I’m not totally sure I understand what you are asking here. I think you are asking whether people with MTHFR++ can benefit from using only FA, rather than adding 5-methyl tetrahydrofolate. I don’t know for sure, but I think they would do a lot better if some of the latter is used. If the person happens to have a very slow DHFR reaction in addition to MTHFR++, I think they will have a very difficult time using FA to make the active form of folate that their cells actually need. In order for FA to produce 5-methyl THF, it first has to be transported into a cell, which is difficult because most cell types use the reduced folate carrier, and FA is not a reduced form of folate. Then, there has to be a sequence of four reactions inside the cell to do the conversion: two DHFR reactions, SHMT, and MTHFR. If there are SNPs in these enzymes that slow the reactions down, this will make the conversion slower.
4. FA loses glutamates when it is methylated, I believe. How does the body determine how much FA to methylate? Dr. V. says first priority of the body is to clean up stress, before methylation. I’m wondering about FA losing glutamates which would create a repeating cycle of picking up and dropping.

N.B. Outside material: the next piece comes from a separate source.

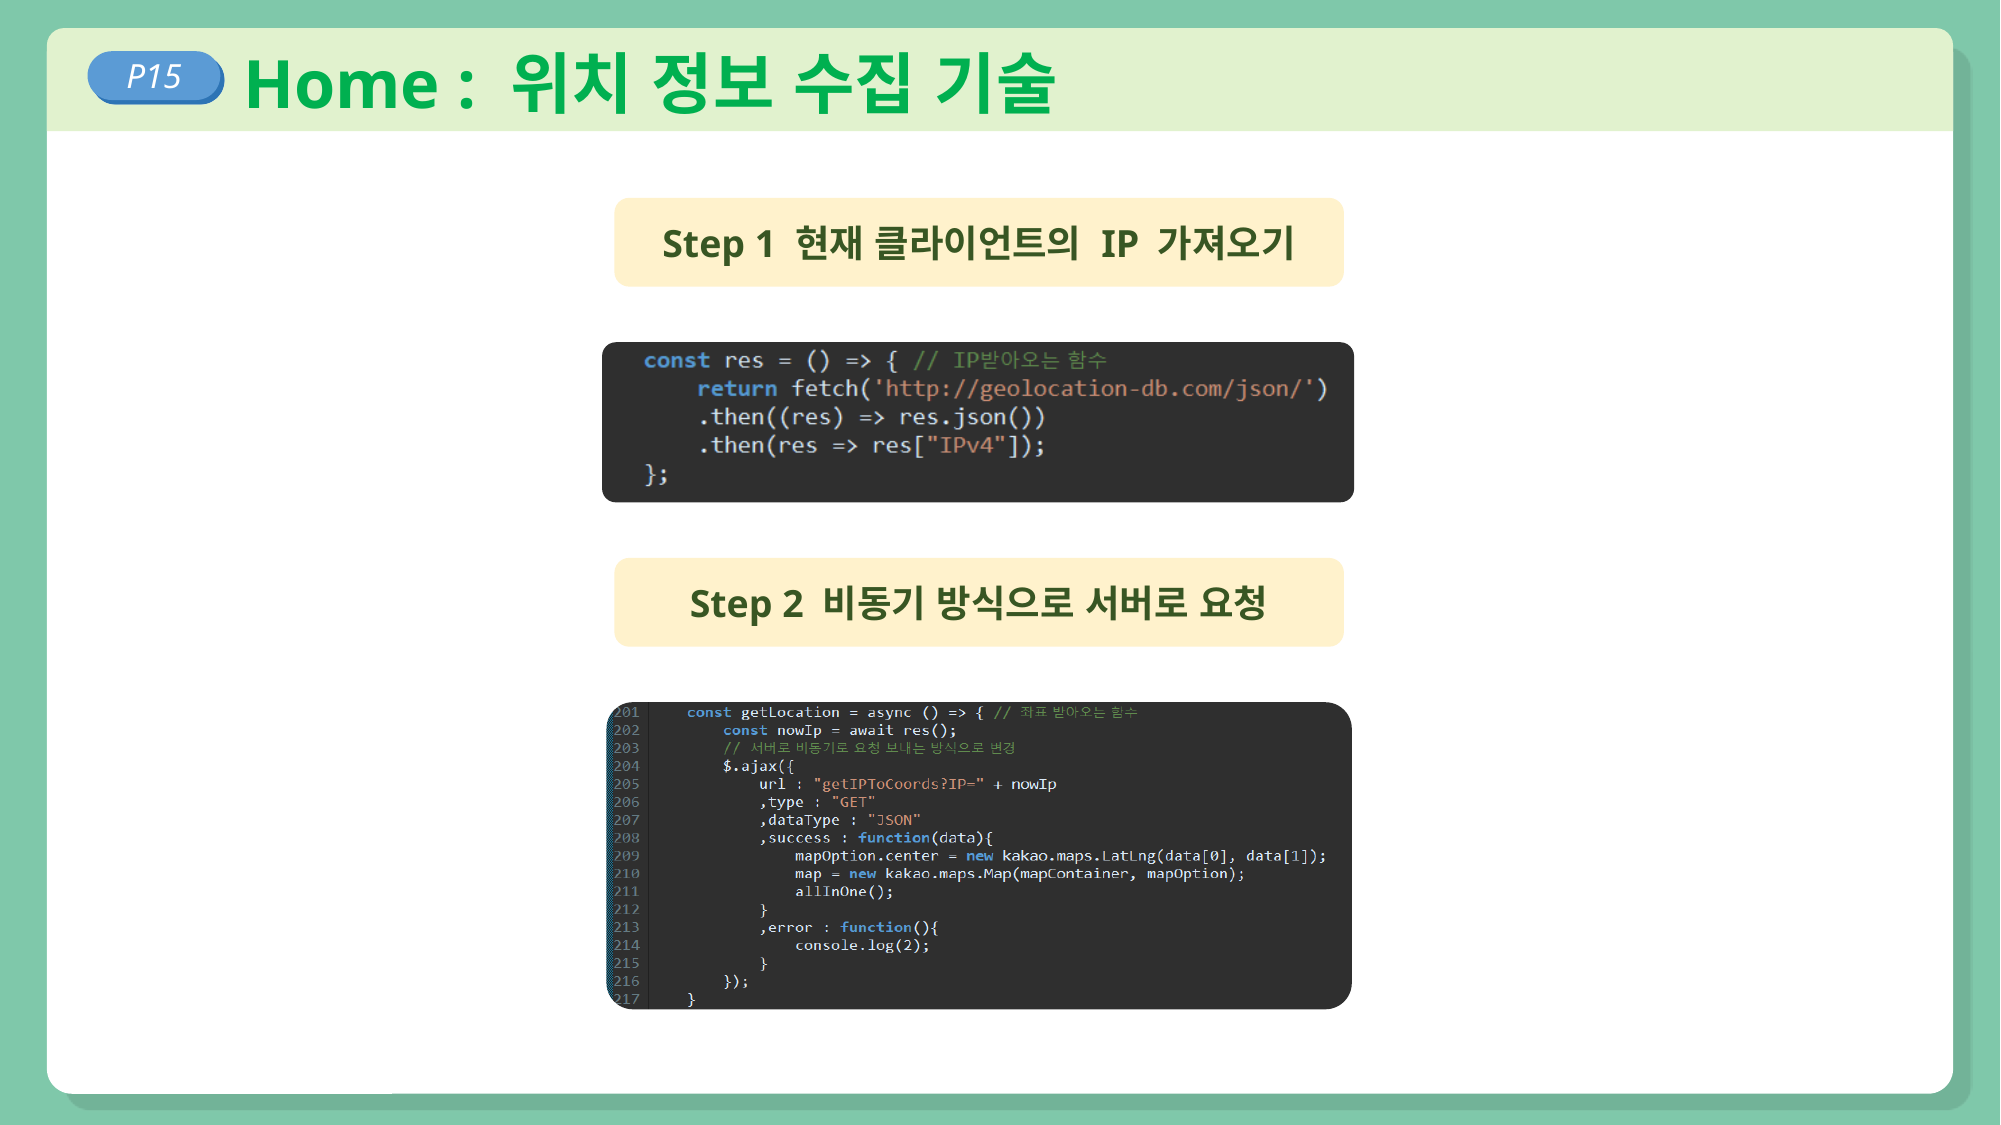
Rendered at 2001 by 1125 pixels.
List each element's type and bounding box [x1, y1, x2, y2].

text_box [602, 197, 1355, 1010]
text_box [46, 28, 1954, 1094]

As I noted earlier, FA has only one glutamate residue. As it goes through the first reactions in the pathway that I mentioned above, it becomes a better substrate for the folyl polygammaglutamate sythetase reaction, and picks up more glutamates. When it is converted to 5-methyl THF, it loses its glutamate tail. The folate metabolism is regulated partly by the SAMe level in the methylation cycle, and partly responds to concentrations of reactants and products. I’m not sure what Dr. V. means when he refers to “cleaning up stress markers.” That is not very precise biochemical terminology! It’s true that the folates do pick up and drop glutamate residues as they move through their pathways. That’s normal and does not cause problems. The glutamate tails are negatively charged, and they serve to prevent the folates from diffusing across the cell membrane and leaving the cell (except for 5-methyl THF, which does not have a glutamate tail, and is able to leave the cell via the so-called “methyl trap” mechanism. This is in fact what happens when there is not enough methylcobalamin being formed. 5-methyl THF piles up, and then diffuses out of the cells into the blood. In my opinion, that’s why both B12 and folate must be supplemented when treating CFS or autism.
5. Do you pass FA in the urine with glutamates and aldehydes attached?
As I discussed above, FA doesn’t bind glutamates and aldehydes, as far as I know. FA is usually not excreted much in the urine, unless large dosages are taken, so that the normal reabsorption of folate by the kidneys is overwhelmed.
6. What happens to aldehydes. I think I read in another publication by Dr V that aldehydes are passed to HB12 for another purpose…I’ll look that up.
The body has enzymes called aldehyde oxidase and aldehyde dehydrogenase, and they normally process aldehydes.
7. What happens to blood/serum levels of FA and cellular levels?
Because FA is not utilized very well, it tends to remain high in the blood. A person who ate only natural foods (i.e. foods not fortified with FA, as bread and some other foods are) would not have FA in their blood. The cells don’t import FA very well, because it is an oxidized form, and most cell types use the reduced folate carrier to bring in folate. Normally, 5-methyl THF is the dominant form of folate in the blood.
8. What are the methylation markers..this is mentioned in the presentation and I think the measures are different from Rich’s and Dr. Amy’s.
I know he mentioned measuring homocysteine. I’m not sure if he mentioned others.